Nothing outside the range is to be copied. From the entries below, reproduce exactly the lines starting at the one with "child rights connect" and ending at the one with "del Ecuador |", without pictures.

Dataset extract:
* * *

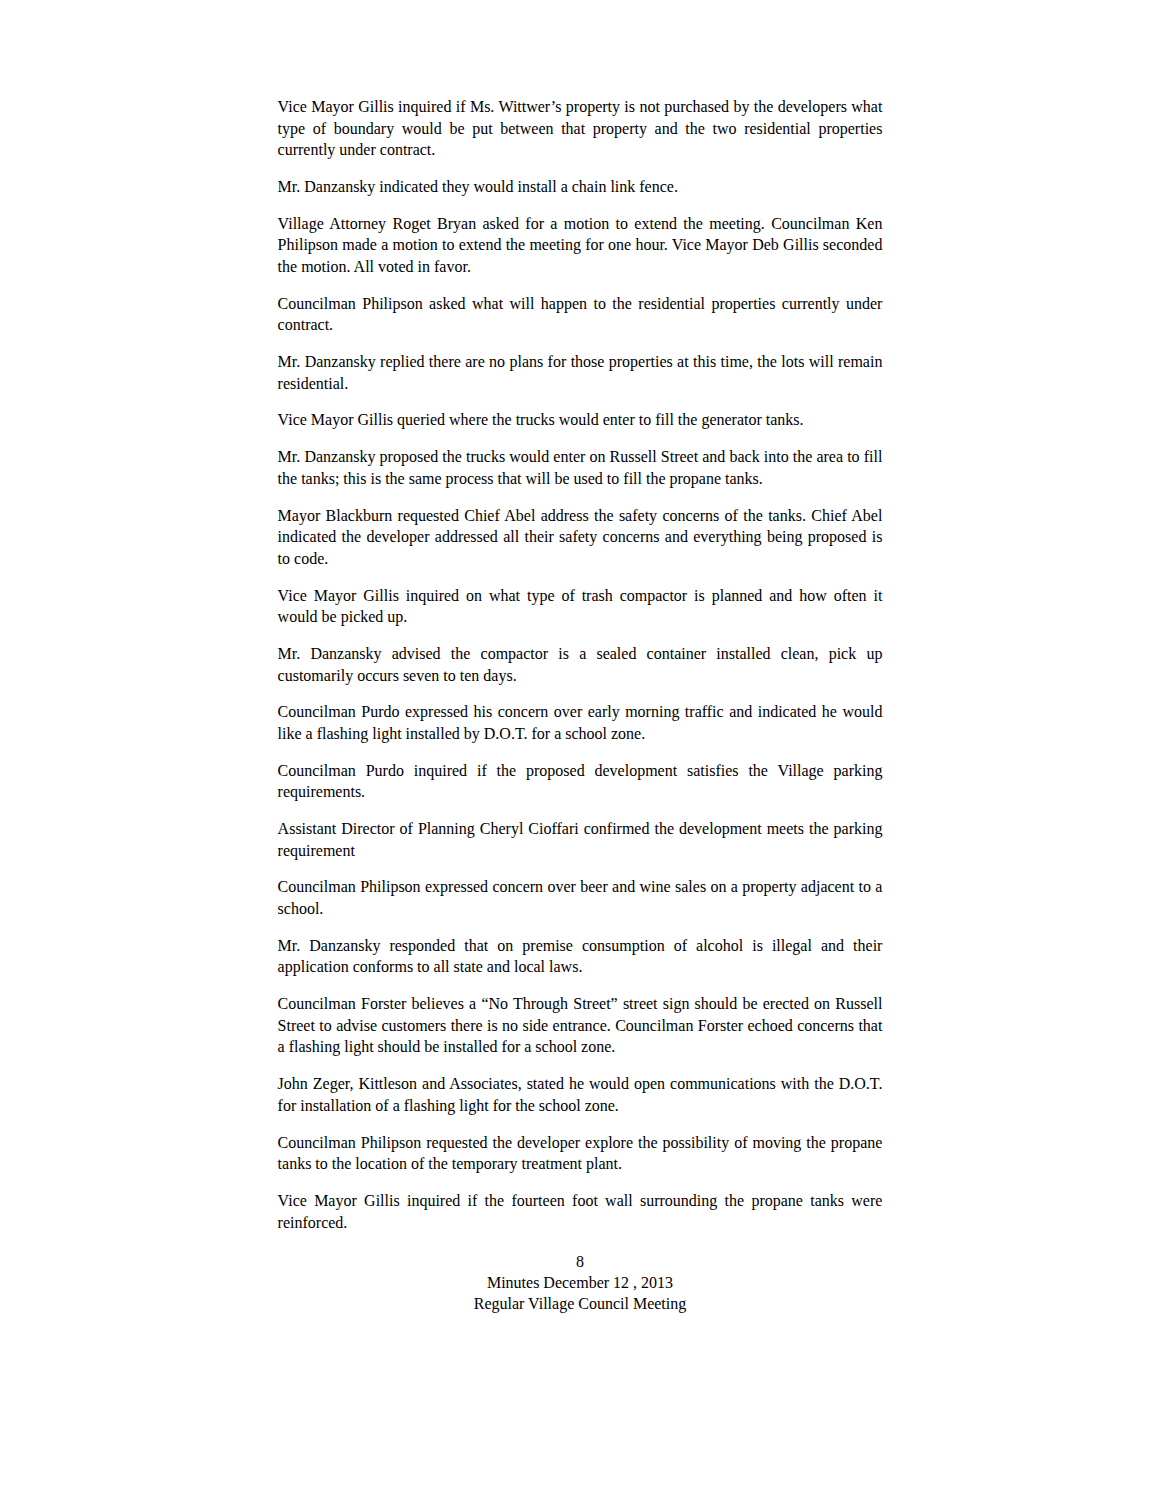Vice Mayor Gillis inquired if Ms. Wittwer’s property is not purchased by the developers what type of boundary would be put between that property and the two residential properties currently under contract.
Mr. Danzansky indicated they would install a chain link fence.
Village Attorney Roget Bryan asked for a motion to extend the meeting. Councilman Ken Philipson made a motion to extend the meeting for one hour. Vice Mayor Deb Gillis seconded the motion. All voted in favor.
Councilman Philipson asked what will happen to the residential properties currently under contract.
Mr. Danzansky replied there are no plans for those properties at this time, the lots will remain residential.
Vice Mayor Gillis queried where the trucks would enter to fill the generator tanks.
Mr. Danzansky proposed the trucks would enter on Russell Street and back into the area to fill the tanks; this is the same process that will be used to fill the propane tanks.
Mayor Blackburn requested Chief Abel address the safety concerns of the tanks. Chief Abel indicated the developer addressed all their safety concerns and everything being proposed is to code.
Vice Mayor Gillis inquired on what type of trash compactor is planned and how often it would be picked up.
Mr. Danzansky advised the compactor is a sealed container installed clean, pick up customarily occurs seven to ten days.
Councilman Purdo expressed his concern over early morning traffic and indicated he would like a flashing light installed by D.O.T. for a school zone.
Councilman Purdo inquired if the proposed development satisfies the Village parking requirements.
Assistant Director of Planning Cheryl Cioffari confirmed the development meets the parking requirement
Councilman Philipson expressed concern over beer and wine sales on a property adjacent to a school.
Mr. Danzansky responded that on premise consumption of alcohol is illegal and their application conforms to all state and local laws.
Councilman Forster believes a “No Through Street” street sign should be erected on Russell Street to advise customers there is no side entrance. Councilman Forster echoed concerns that a flashing light should be installed for a school zone.
John Zeger, Kittleson and Associates, stated he would open communications with the D.O.T. for installation of a flashing light for the school zone.
Councilman Philipson requested the developer explore the possibility of moving the propane tanks to the location of the temporary treatment plant.
Vice Mayor Gillis inquired if the fourteen foot wall surrounding the propane tanks were reinforced.
8 Minutes December 12 , 2013
Regular Village Council Meeting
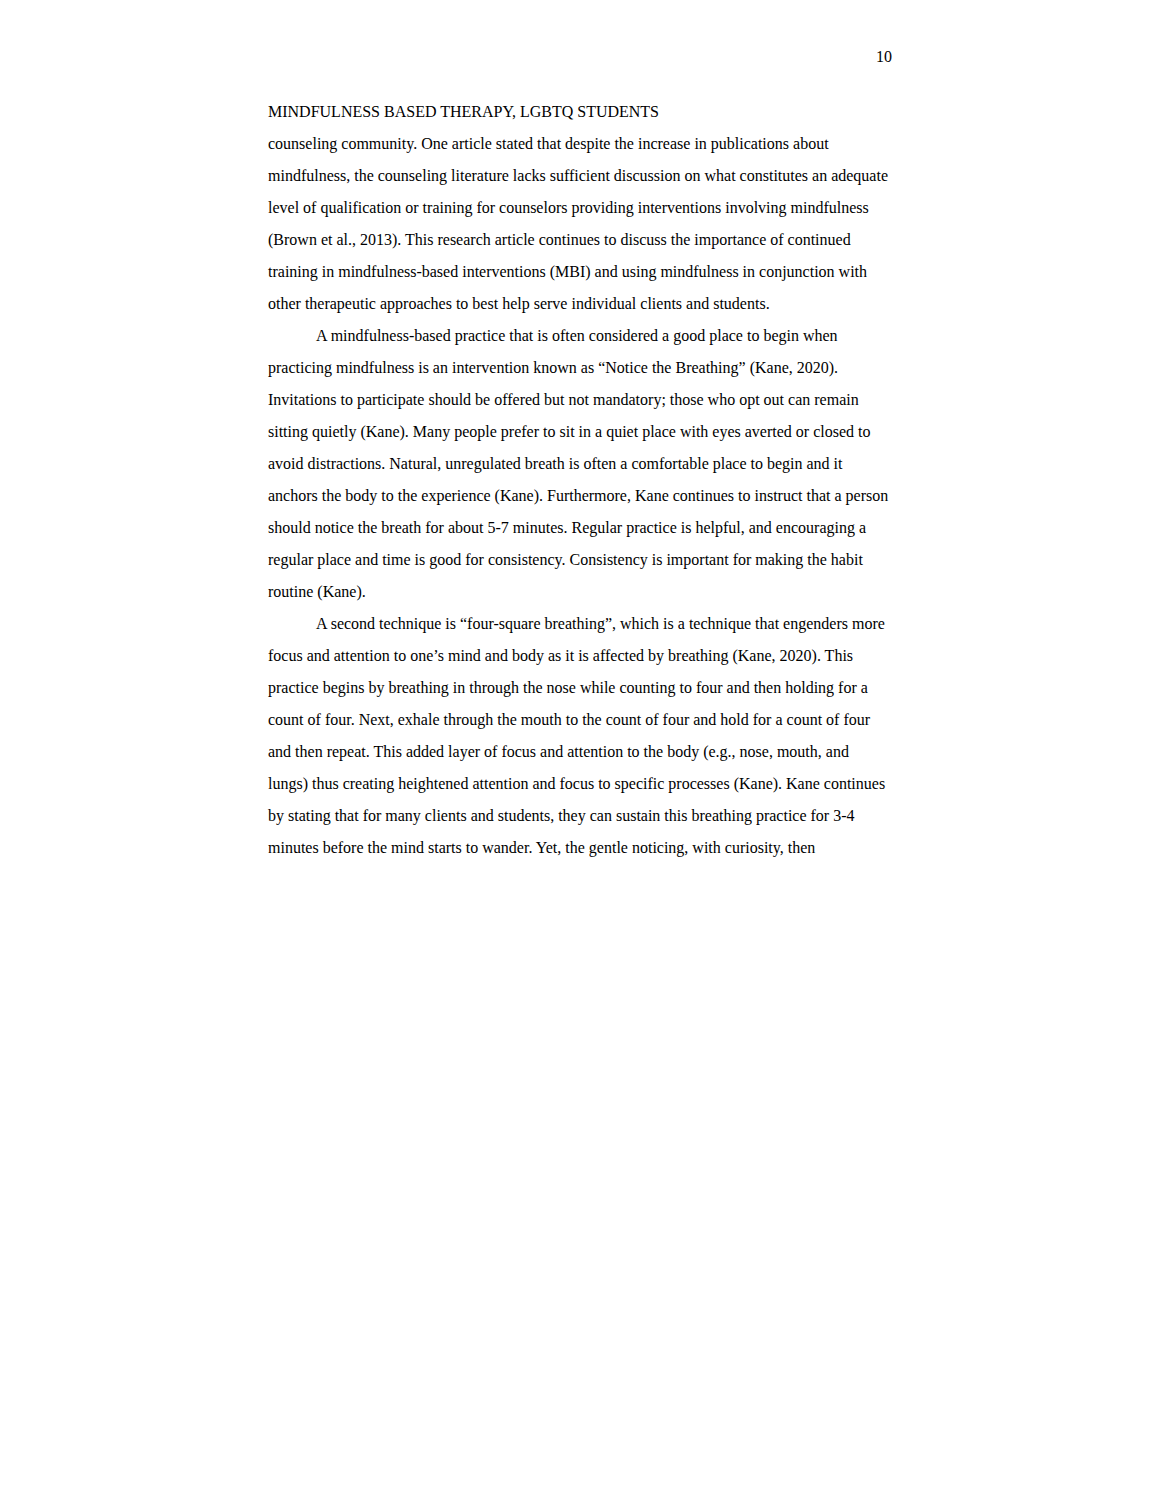10
Mindfulness Based Therapy, LGBTQ Students
counseling community. One article stated that despite the increase in publications about mindfulness, the counseling literature lacks sufficient discussion on what constitutes an adequate level of qualification or training for counselors providing interventions involving mindfulness (Brown et al., 2013). This research article continues to discuss the importance of continued training in mindfulness-based interventions (MBI) and using mindfulness in conjunction with other therapeutic approaches to best help serve individual clients and students.
A mindfulness-based practice that is often considered a good place to begin when practicing mindfulness is an intervention known as “Notice the Breathing” (Kane, 2020). Invitations to participate should be offered but not mandatory; those who opt out can remain sitting quietly (Kane). Many people prefer to sit in a quiet place with eyes averted or closed to avoid distractions. Natural, unregulated breath is often a comfortable place to begin and it anchors the body to the experience (Kane). Furthermore, Kane continues to instruct that a person should notice the breath for about 5-7 minutes. Regular practice is helpful, and encouraging a regular place and time is good for consistency. Consistency is important for making the habit routine (Kane).
A second technique is “four-square breathing”, which is a technique that engenders more focus and attention to one’s mind and body as it is affected by breathing (Kane, 2020). This practice begins by breathing in through the nose while counting to four and then holding for a count of four. Next, exhale through the mouth to the count of four and hold for a count of four and then repeat. This added layer of focus and attention to the body (e.g., nose, mouth, and lungs) thus creating heightened attention and focus to specific processes (Kane). Kane continues by stating that for many clients and students, they can sustain this breathing practice for 3-4 minutes before the mind starts to wander. Yet, the gentle noticing, with curiosity, then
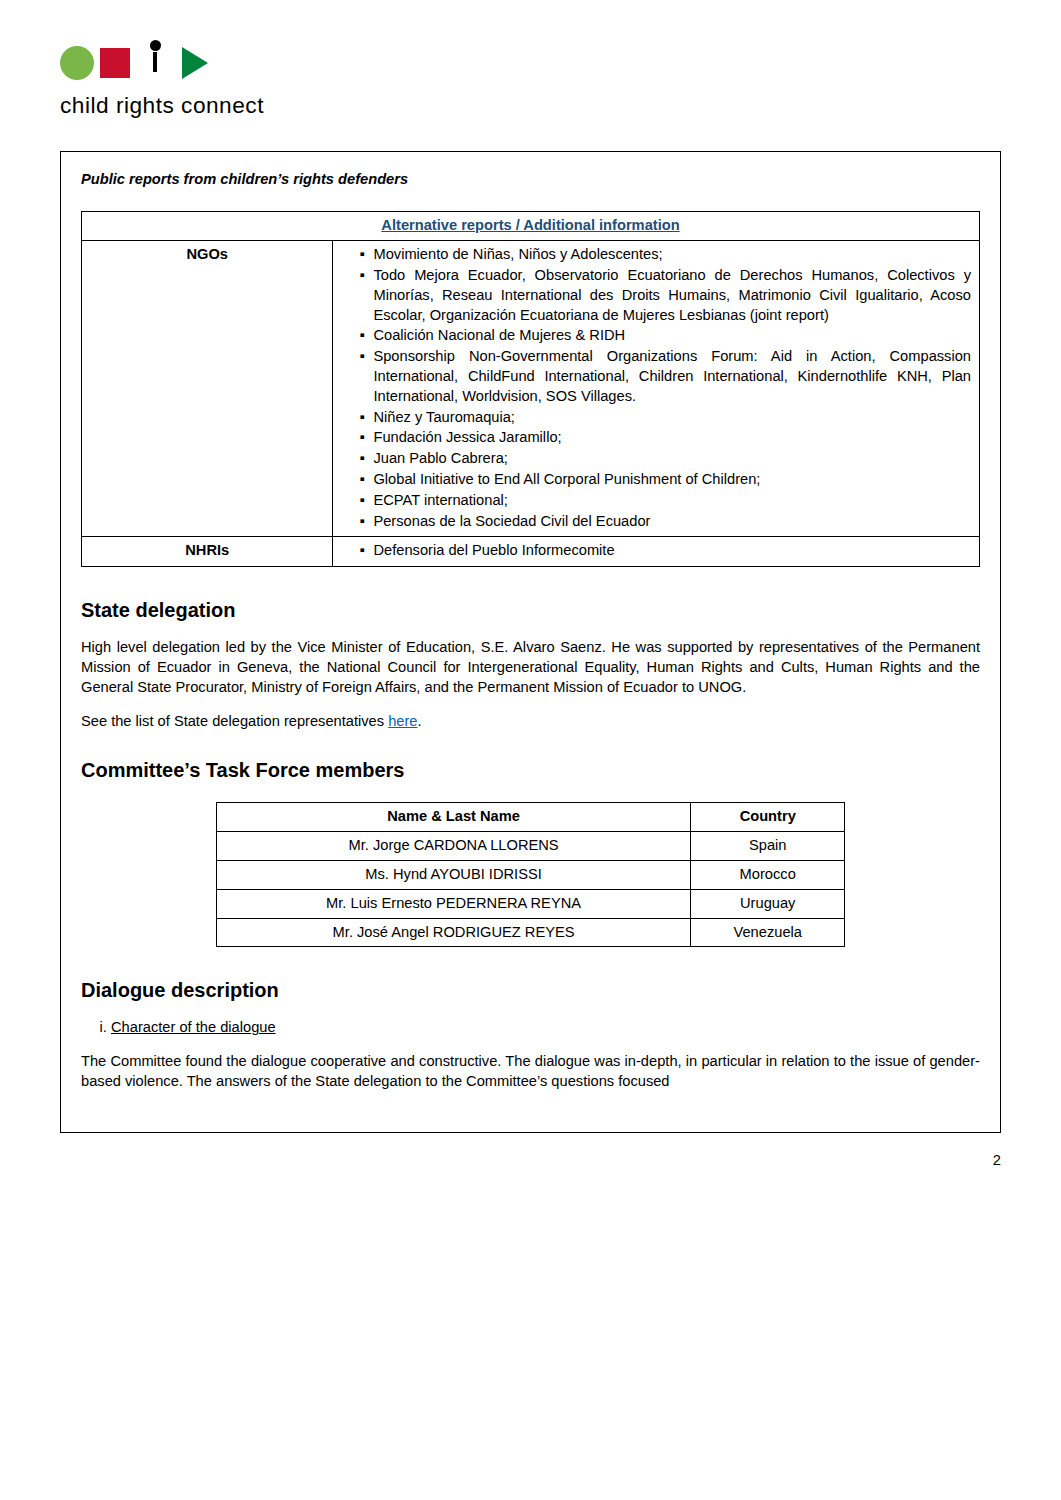child rights connect
Public reports from children’s rights defenders
| Alternative reports / Additional information |
| --- |
| NGOs | Movimiento de Niñas, Niños y Adolescentes; Todo Mejora Ecuador, Observatorio Ecuatoriano de Derechos Humanos, Colectivos y Minorías, Reseau International des Droits Humains, Matrimonio Civil Igualitario, Acoso Escolar, Organización Ecuatoriana de Mujeres Lesbianas (joint report) Coalición Nacional de Mujeres & RIDH Sponsorship Non-Governmental Organizations Forum: Aid in Action, Compassion International, ChildFund International, Children International, Kindernothlife KNH, Plan International, Worldvision, SOS Villages. Niñez y Tauromaquia; Fundación Jessica Jaramillo; Juan Pablo Cabrera; Global Initiative to End All Corporal Punishment of Children; ECPAT international; Personas de la Sociedad Civil del Ecuador |
| NHRIs | Defensoria del Pueblo Informecomite |
State delegation
High level delegation led by the Vice Minister of Education, S.E. Alvaro Saenz. He was supported by representatives of the Permanent Mission of Ecuador in Geneva, the National Council for Intergenerational Equality, Human Rights and Cults, Human Rights and the General State Procurator, Ministry of Foreign Affairs, and the Permanent Mission of Ecuador to UNOG.
See the list of State delegation representatives here.
Committee’s Task Force members
| Name & Last Name | Country |
| --- | --- |
| Mr. Jorge CARDONA LLORENS | Spain |
| Ms. Hynd AYOUBI IDRISSI | Morocco |
| Mr. Luis Ernesto PEDERNERA REYNA | Uruguay |
| Mr. José Angel RODRIGUEZ REYES | Venezuela |
Dialogue description
Character of the dialogue
The Committee found the dialogue cooperative and constructive. The dialogue was in-depth, in particular in relation to the issue of gender-based violence. The answers of the State delegation to the Committee’s questions focused
2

* * *

Response box:
child rights connect
Public reports from children’s rights defenders
| Alternative reports / Additional information |
| --- |
| NGOs | Movimiento de Niñas, Niños y Adolescentes; Todo Mejora Ecuador, Observatorio Ecuatoriano de Derechos Humanos, Colectivos y Minorías, Reseau International des Droits Humains, Matrimonio Civil Igualitario, Acoso Escolar, Organización Ecuatoriana de Mujeres Lesbianas (joint report) Coalición Nacional de Mujeres & RIDH Sponsorship Non-Governmental Organizations Forum: Aid in Action, Compassion International, ChildFund International, Children International, Kindernothlife KNH, Plan International, Worldvision, SOS Villages. Niñez y Tauromaquia; Fundación Jessica Jaramillo; Juan Pablo Cabrera; Global Initiative to End All Corporal Punishment of Children; ECPAT international; Personas de la Sociedad Civil del Ecuador |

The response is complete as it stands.